Yes, but how is it related to RCU ?
I mean, rcu_do_batch() is just a loop like others in kernel.
The loop itself is not buggy, but can call a buggy function, you are right.

	int start_me_again;

	struct rcu_head rcu_head;

	void rcu_func(struct rcu_head *rcu)
	{
		start_me_again = 1;
	}

	// could be called on arbitrary CPU
	void check_start_me_again(void)
	{
		static spinlock_t lock;

		spin_lock(lock);
		if (start_me_again) {
			start_me_again = 0;
			call_rcu(&rcu_head, rcu_func);
		}
		spin_unlock(lock);
	}

I'd say this code is not buggy.

Are you sure ? Can you prove it ? :)

I do think your rcu_func() misses some sync primitive, *after* start_me_again=1;
You seem to rely on some undocumented side effect.
Adding smp_rmb() before calling rcu_func() wont help.

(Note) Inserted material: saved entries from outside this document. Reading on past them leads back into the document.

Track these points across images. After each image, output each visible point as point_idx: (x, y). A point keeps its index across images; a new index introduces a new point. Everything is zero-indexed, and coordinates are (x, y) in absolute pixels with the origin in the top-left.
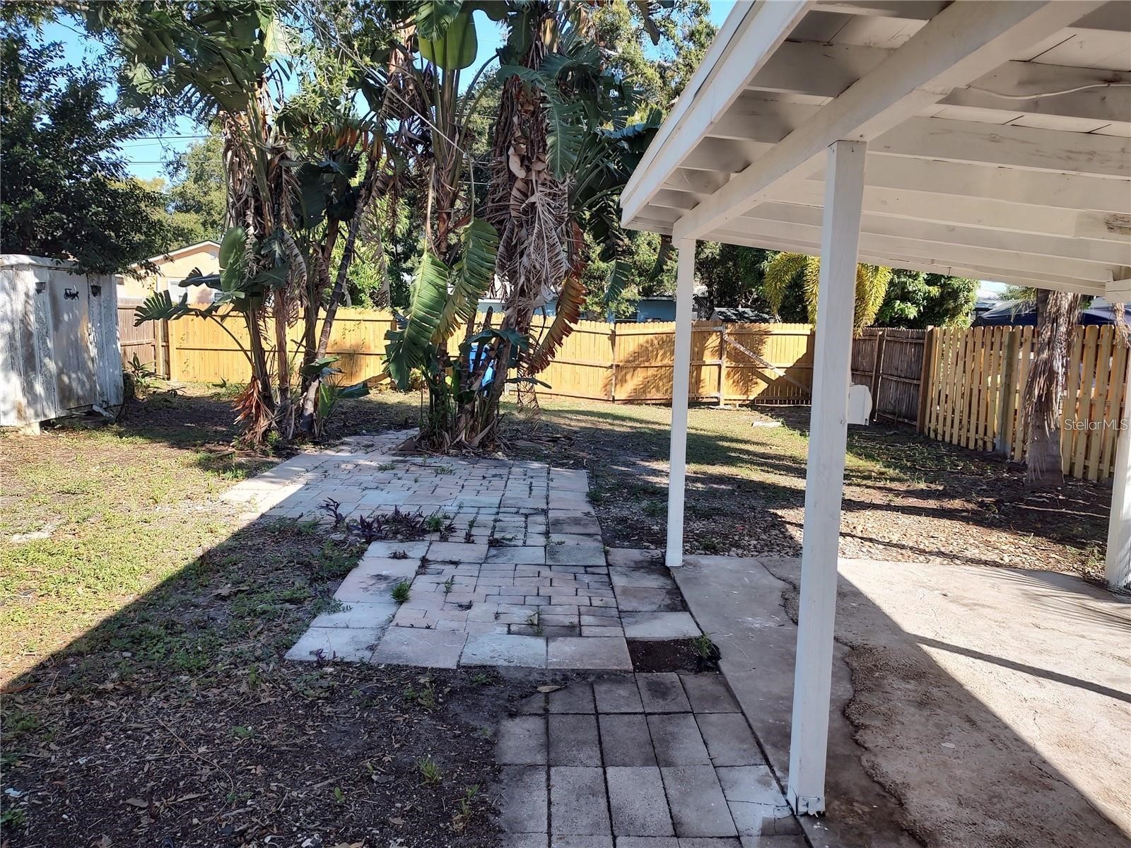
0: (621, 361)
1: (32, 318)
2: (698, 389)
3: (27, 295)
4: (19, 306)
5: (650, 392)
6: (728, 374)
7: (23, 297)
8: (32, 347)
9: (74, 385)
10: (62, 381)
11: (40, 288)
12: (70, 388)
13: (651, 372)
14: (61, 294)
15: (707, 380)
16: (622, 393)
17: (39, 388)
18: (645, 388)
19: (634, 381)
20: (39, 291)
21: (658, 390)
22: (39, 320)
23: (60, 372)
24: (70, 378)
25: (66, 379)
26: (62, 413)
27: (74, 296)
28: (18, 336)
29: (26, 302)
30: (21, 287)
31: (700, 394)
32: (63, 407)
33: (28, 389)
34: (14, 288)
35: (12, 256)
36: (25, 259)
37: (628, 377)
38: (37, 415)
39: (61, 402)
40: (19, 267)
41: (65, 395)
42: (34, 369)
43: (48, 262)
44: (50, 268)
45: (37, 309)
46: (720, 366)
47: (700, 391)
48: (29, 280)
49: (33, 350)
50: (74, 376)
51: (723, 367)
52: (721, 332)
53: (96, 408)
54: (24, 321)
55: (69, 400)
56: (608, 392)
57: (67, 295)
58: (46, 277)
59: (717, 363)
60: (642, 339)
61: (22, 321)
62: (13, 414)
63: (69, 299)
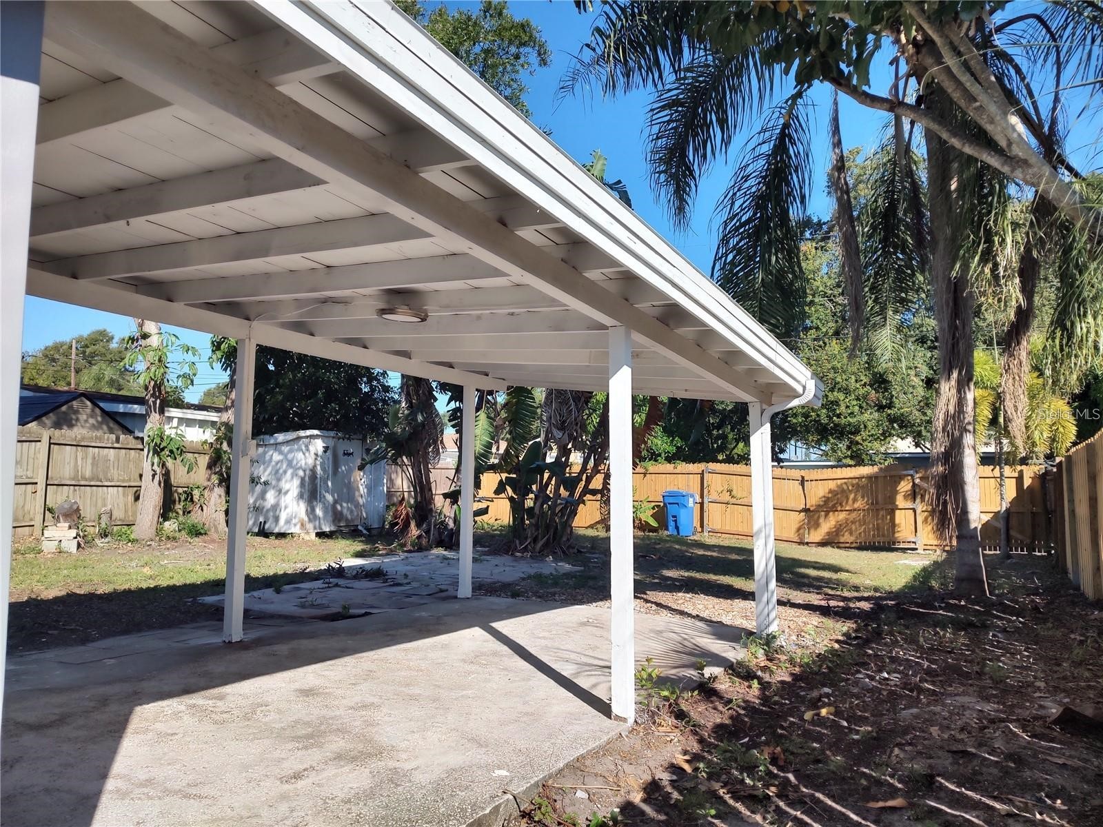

In case it was not clear. I do not claim we need this patch (I don't know).
And yes, I very much doubt we can hit this problem in practice (even if I am
right).

What I don't agree with is that it is callback which should take care of this
problem.

A smp_rmb() wont avoid all possible bugs...

For example?

A smp_rmb() wont avoid stores pending on this CPU to be committed to memory after another cpu takes the object for itself. Those stores could overwrite stores done by the other cpu as well.

So in theory you could design a buggy callback function even after your patch applied.

Any function that can transfer an object from CPU A scope to CPU B scope must take care of memory barrier by itself. The caller *cannot* possibly do the job, especially if it used an indirect call. However, in some cases it is possible some clever algos are doing the reverse, ie doing the memory barrier in the callers.

Kernel is full of such constructs :

for (ptr = head; ptr != NULL ; ptr = next) {
	next = ptr->next;
	some_subsys_delete(ptr);
}

And we dont need to add smp_rmb() before the call to some_subsys_delete(), it would be a nightmare, and would slow down modern cpus.

When the callback function dont need a memory barrier, why should we force a generic one in the caller ?

AFAIK most kfree() calls dont need a barrier, since slab just queue the pointer into the cpu's array_cache if there is one available slot.